Reproduce every line of the material below without changes, leaving out the pictures.

■ **Extracted information**
■ ■ ■ ■ ■ ■ ■

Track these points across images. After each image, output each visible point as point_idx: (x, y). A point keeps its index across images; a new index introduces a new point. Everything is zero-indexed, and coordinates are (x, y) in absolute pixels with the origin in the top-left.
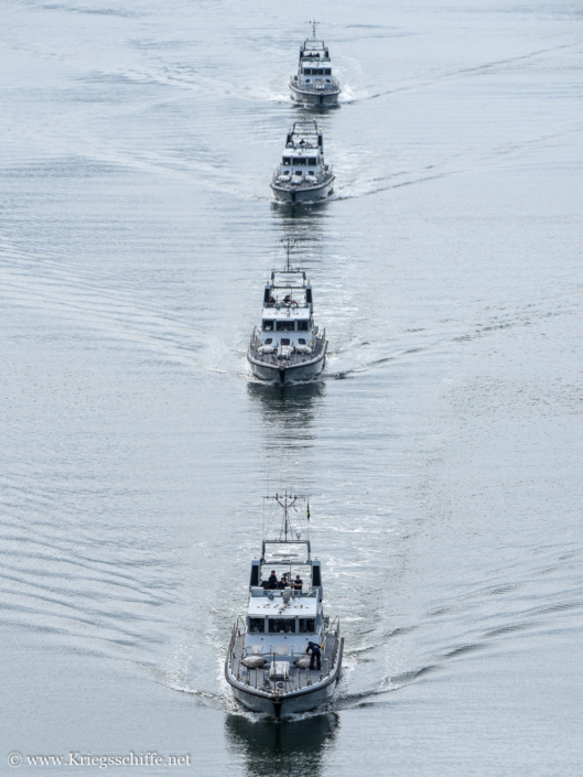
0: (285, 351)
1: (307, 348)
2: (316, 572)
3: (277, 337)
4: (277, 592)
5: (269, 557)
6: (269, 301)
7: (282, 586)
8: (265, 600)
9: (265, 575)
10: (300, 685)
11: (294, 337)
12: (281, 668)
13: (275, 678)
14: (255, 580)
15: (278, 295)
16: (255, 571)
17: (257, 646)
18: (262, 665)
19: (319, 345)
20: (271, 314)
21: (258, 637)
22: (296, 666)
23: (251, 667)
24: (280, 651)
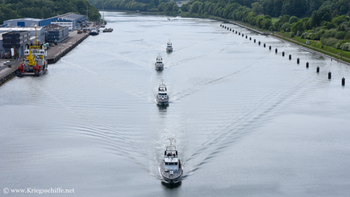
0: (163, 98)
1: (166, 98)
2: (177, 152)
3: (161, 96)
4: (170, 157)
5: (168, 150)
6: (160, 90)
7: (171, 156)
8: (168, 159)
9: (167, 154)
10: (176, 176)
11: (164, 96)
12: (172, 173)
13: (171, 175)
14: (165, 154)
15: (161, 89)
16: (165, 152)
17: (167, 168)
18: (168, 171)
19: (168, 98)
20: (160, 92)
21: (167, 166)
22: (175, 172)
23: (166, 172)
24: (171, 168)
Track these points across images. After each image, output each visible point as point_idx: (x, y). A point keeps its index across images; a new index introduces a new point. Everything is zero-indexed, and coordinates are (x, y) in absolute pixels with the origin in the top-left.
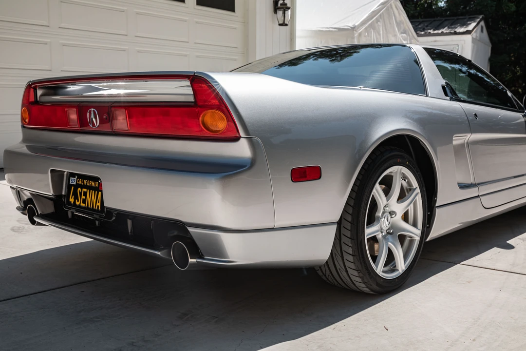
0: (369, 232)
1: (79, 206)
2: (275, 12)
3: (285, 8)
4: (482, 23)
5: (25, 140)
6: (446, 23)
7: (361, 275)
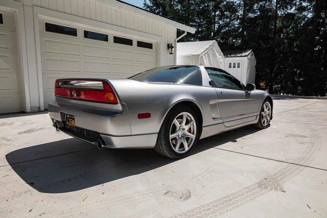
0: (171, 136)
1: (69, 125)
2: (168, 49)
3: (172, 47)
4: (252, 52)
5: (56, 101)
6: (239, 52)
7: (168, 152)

■ ■ ■ ■ ■ ■ ■

■ **Task answer**
Track these points across images. After each image, output each visible point as point_idx: (x, y). A point keeps its index across images; a new index introduces a new point. Everything is zero-indexed, and coordinates are (x, y) in absolute pixels with the origin in the top-left.
0: (285, 351)
1: (307, 348)
2: (316, 572)
3: (277, 337)
4: (277, 592)
5: (269, 557)
6: (269, 301)
7: (282, 586)
8: (265, 600)
9: (265, 575)
10: (300, 685)
11: (294, 337)
12: (281, 668)
13: (275, 678)
14: (255, 580)
15: (278, 295)
16: (255, 571)
17: (257, 646)
18: (262, 665)
19: (319, 345)
20: (271, 314)
21: (258, 637)
22: (296, 666)
23: (251, 667)
24: (280, 651)
0: (163, 98)
1: (166, 98)
2: (177, 152)
3: (161, 96)
4: (170, 157)
5: (168, 150)
6: (160, 90)
7: (171, 156)
8: (168, 159)
9: (167, 154)
10: (176, 176)
11: (164, 96)
12: (172, 173)
13: (171, 175)
14: (165, 154)
15: (161, 89)
16: (165, 152)
17: (167, 168)
18: (168, 171)
19: (168, 98)
20: (160, 92)
21: (167, 166)
22: (175, 172)
23: (166, 172)
24: (171, 168)
Track these points across images. After each image, output each visible point as point_idx: (x, y). A point keeps its index across images; a new index introduces a new point. Everything is zero-indexed, and coordinates are (x, y) in absolute pixels with the origin in the top-left.
0: (369, 232)
1: (79, 206)
2: (275, 12)
3: (285, 8)
4: (482, 23)
5: (25, 140)
6: (446, 23)
7: (361, 275)
0: (171, 136)
1: (69, 125)
2: (168, 49)
3: (172, 47)
4: (252, 52)
5: (56, 101)
6: (239, 52)
7: (168, 152)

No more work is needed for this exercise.